Gitbox Culture

Musings on guitars, guitarists, guitar styles and approaches, technical matters and guitar design by a professional guitarist with a Ph.D in ethnomusicology. Also covering electric bass, lap and pedal steel guitar. And what the hell, banjo.

Monday, April 5, 2010

Early days

I started playing when I was twelve, on a Yamaha FG-345 acoustic.  I started out playing on my lap, Jeff Healey style, picking out songs from a book called Pocket Beatles, which helpfully showed chord frames with numbered fingerings for each simplified arrangement.  Milton Okun was the music editor and the book was published by Cherry Lane, as I recall.  My first lessons, at a studio called Guitar Man in Burlington, Ontario, were with Steve Barker, a Robbie Robertson lookalike who also played banjo and got great tones out of a modified Fender Bullet.  This was in early 1982.  He disabused me of my lap-style approach and I started reading out of Mel Bay, Book 1.  This book was anachronistic even then, with pictures of big ol' Mel playing his D'Angelico archtop and such up-to-date tunes as "Sparkling Stella," which revealed itself on first run-through as "Twinkle Twinkle Little Star."  But my assiduous practicing, aided by a rather quiet social calendar, soon convinced Steve that I was ready for more ambitious and school-hallway-jam-ready fare as "Sweet Home Alabama." I remember that my fingers would hurt so much from playing every day after school that I had to take a break the day before my lesson to recover.
I worked my way up through the ranks of teachers at Guitar Man for the next couple of years, through the talented Sandy, who played guitar only as a sideline to piano but had enough chops to lift and teach to me "Little Wing" (the Hendrix in the West version, which has always given me a nice variation in my approach to this oft-played rock standard) along with Led Zeppelin's "Black Dog" and "Over The Hills and Far Away."  My next teacher, Mike Allan, introduced me to Travis picking through "Blackbird" and "Don't Think Twice, It's All Right." 
I was a nascent classic rocker, shunning almost all of the current pop music of the day - Michael Jackson, Culture Club, Duran Duran - in favor of the cool, dead rockers of the past, especially Jimi Hendrix, Led Zeppelin, the Beatles, and the Doors.  The Doors' "L.A. Woman" was the first guitar part that I ever lifted myself.  I remember spending literally hours at the cassette player, rewinding over and over to pick out each note on the Yamaha acoustic. 
I got a paper route to save up enough money to buy an electric guitar and amp.  My eventual purchase, made at GB Sound in Burlington, was a Vantage Avenger.  Black body and pickguard, maple fingerboard and a pointier version of a Stratocaster design.  It was in a chipboard case and came with a cheap ten-foot cord.  The amp was a Roland Spirit 10, which had built-in buzzy distortion.  Both items, I must note, smelled terrific.
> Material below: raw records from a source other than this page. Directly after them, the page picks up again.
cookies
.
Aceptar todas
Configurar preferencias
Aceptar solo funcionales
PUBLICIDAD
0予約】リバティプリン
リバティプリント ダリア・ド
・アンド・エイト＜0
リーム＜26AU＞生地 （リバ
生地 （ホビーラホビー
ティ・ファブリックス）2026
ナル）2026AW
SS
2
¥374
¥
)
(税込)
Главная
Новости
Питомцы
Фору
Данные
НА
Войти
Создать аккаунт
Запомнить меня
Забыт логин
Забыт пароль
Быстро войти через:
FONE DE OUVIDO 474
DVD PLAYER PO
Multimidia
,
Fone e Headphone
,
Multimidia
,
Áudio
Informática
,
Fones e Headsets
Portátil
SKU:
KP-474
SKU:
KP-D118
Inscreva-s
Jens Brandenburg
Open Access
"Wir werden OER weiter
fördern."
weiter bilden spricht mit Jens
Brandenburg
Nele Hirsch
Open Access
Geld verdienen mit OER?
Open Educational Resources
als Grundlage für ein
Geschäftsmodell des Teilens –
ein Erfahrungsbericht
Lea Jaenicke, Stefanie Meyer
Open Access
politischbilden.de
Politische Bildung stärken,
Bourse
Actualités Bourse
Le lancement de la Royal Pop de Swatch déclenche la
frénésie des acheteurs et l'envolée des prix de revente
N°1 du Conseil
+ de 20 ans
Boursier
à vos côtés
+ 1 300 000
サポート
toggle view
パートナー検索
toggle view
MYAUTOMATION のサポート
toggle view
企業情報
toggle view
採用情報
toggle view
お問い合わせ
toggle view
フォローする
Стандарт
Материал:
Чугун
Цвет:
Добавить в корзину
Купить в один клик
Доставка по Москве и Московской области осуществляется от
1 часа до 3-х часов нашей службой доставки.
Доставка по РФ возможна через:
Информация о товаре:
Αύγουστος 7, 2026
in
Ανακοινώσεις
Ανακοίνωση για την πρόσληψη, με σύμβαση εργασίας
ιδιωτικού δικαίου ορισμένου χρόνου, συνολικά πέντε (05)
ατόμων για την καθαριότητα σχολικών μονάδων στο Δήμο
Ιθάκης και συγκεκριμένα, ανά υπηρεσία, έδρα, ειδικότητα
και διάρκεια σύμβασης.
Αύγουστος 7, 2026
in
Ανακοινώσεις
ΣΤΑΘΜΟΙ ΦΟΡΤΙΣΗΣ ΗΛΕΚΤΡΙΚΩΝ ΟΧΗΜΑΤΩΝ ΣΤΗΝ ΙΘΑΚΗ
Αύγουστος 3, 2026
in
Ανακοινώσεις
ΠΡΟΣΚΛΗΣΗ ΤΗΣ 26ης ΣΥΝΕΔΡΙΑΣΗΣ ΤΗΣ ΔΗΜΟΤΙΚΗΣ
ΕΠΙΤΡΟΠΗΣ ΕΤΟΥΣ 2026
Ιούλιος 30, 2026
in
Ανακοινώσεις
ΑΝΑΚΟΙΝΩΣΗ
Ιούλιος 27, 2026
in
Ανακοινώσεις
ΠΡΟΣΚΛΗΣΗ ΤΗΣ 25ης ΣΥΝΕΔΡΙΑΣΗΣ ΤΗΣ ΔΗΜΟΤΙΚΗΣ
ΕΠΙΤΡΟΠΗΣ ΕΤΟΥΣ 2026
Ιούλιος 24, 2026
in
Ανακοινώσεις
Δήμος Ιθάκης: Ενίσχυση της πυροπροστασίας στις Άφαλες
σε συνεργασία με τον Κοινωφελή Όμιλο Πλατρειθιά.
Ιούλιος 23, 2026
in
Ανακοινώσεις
I spent many hours coaxing Hendrix-like feedback and vibrato-bar howls out of that rig.  My imagination was, at the same time, being fired by books like No One Here Gets Out Alive, Scuse Me While I Kiss The Sky and Hammer Of The Gods, which mythologized the 60s rockers and their seemingly magical hands.
One day my mother, in one of her coolest moves ever, unexpectedly presented me with Joe Pass's album Virtuoso #2, which was completely different from the records that I was listening to at every spare moment, and featured some of the best guitar playing I had ever heard.  It was a solo jazz guitar record, with Joe playing beautiful fingerstyle chord melody on standards and some more modern tunes, like Chick Corea's "Five Hundred Miles High." I brought that tune to my guitar teacher, Mike, and this led to my final teacher promotion at Guitar Man, to the guitar man himself, Carter Lancaster.